■ **PROBLEM STATEMENT**: Turn the data from the line containing "Oct/30/2023 17:04 |" up to and including the line containing "905 | [A - Sorting" into a JSON list of strings, one string per line, leaving out blank lines.

■ **EXTRACTED DATA**:
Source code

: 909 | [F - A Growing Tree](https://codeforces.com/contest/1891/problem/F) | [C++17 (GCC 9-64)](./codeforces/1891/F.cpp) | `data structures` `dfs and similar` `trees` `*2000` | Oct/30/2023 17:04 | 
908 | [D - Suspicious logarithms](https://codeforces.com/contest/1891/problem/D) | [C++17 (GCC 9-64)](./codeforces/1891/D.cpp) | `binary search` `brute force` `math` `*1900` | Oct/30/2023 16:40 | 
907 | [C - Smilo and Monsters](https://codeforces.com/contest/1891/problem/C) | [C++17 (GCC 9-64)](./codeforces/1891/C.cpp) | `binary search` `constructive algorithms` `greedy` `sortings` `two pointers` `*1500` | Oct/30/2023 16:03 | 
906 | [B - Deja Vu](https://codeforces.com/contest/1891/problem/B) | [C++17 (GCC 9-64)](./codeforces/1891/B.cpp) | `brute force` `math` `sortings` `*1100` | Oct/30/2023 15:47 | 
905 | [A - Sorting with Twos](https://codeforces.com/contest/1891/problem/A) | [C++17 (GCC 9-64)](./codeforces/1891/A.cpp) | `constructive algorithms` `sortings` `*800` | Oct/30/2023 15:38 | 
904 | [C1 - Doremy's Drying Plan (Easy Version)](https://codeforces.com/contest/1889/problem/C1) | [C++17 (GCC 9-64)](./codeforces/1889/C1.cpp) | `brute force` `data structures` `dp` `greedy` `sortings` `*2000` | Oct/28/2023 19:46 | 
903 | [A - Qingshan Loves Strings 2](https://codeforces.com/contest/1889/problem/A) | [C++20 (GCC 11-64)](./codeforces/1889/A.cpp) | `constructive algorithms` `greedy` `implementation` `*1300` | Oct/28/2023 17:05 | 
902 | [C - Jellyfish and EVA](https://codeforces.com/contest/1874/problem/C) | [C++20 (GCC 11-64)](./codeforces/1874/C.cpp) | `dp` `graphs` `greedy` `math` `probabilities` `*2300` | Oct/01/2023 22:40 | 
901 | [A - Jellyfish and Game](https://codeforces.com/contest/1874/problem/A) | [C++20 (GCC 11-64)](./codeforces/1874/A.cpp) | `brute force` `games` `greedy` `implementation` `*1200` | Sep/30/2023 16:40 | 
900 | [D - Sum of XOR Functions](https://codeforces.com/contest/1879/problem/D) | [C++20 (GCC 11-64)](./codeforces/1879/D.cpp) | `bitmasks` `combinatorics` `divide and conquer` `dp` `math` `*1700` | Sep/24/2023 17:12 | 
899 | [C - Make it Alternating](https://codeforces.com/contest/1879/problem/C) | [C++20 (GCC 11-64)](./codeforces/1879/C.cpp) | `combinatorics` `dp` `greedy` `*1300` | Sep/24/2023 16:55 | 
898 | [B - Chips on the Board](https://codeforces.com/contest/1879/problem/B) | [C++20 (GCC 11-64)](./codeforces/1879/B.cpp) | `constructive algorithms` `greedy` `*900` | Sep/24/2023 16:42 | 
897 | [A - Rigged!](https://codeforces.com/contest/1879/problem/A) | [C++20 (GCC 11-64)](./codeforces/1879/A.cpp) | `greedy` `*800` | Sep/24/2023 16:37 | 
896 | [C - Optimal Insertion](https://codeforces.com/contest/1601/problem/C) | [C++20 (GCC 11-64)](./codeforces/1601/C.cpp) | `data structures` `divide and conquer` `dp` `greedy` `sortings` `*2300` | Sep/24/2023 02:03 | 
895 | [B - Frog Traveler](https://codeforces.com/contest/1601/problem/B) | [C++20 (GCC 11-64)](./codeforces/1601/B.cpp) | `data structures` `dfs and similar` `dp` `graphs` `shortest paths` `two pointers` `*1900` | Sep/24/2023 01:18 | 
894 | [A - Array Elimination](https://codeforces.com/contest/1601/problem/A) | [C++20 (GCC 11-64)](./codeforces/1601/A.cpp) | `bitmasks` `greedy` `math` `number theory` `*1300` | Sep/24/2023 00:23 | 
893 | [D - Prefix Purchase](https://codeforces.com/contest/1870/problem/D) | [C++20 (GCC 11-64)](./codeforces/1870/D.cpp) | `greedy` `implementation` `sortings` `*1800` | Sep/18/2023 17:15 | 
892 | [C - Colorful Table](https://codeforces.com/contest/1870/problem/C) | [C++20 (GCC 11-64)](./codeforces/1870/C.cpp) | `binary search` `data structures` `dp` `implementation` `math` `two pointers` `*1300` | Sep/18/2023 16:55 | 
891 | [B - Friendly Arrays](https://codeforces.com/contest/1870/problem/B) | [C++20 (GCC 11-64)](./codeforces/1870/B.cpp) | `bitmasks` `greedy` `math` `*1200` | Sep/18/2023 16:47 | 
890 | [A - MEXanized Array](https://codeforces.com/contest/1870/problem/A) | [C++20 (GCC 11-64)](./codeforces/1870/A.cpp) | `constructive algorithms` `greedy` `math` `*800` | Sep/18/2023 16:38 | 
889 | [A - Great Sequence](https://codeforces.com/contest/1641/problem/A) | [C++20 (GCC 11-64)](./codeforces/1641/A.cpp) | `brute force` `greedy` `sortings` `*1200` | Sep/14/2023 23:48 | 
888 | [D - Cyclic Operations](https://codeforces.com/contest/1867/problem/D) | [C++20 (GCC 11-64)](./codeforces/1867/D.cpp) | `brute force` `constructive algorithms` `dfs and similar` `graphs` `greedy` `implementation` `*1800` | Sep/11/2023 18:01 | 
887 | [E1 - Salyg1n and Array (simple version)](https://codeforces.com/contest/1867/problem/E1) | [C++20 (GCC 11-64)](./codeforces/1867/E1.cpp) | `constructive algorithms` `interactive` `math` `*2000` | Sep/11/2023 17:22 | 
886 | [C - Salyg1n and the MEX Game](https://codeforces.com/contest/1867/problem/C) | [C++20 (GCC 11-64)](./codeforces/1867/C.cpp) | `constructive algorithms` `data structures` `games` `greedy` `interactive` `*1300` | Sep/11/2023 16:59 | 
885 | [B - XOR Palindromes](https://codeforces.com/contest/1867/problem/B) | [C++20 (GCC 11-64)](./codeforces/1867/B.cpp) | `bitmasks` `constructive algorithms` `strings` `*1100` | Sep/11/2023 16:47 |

■ **SOLUTION FOR THIS EXERCISE**:
[
  ": 909 | [F - A Growing Tree](https://codeforces.com/contest/1891/problem/F) | [C++17 (GCC 9-64)](./codeforces/1891/F.cpp) | `data structures` `dfs and similar` `trees` `*2000` | Oct/30/2023 17:04 | ",
  "908 | [D - Suspicious logarithms](https://codeforces.com/contest/1891/problem/D) | [C++17 (GCC 9-64)](./codeforces/1891/D.cpp) | `binary search` `brute force` `math` `*1900` | Oct/30/2023 16:40 | ",
  "907 | [C - Smilo and Monsters](https://codeforces.com/contest/1891/problem/C) | [C++17 (GCC 9-64)](./codeforces/1891/C.cpp) | `binary search` `constructive algorithms` `greedy` `sortings` `two pointers` `*1500` | Oct/30/2023 16:03 | ",
  "906 | [B - Deja Vu](https://codeforces.com/contest/1891/problem/B) | [C++17 (GCC 9-64)](./codeforces/1891/B.cpp) | `brute force` `math` `sortings` `*1100` | Oct/30/2023 15:47 | ",
  "905 | [A - Sorting with Twos](https://codeforces.com/contest/1891/problem/A) | [C++17 (GCC 9-64)](./codeforces/1891/A.cpp) | `constructive algorithms` `sortings` `*800` | Oct/30/2023 15:38 | "
]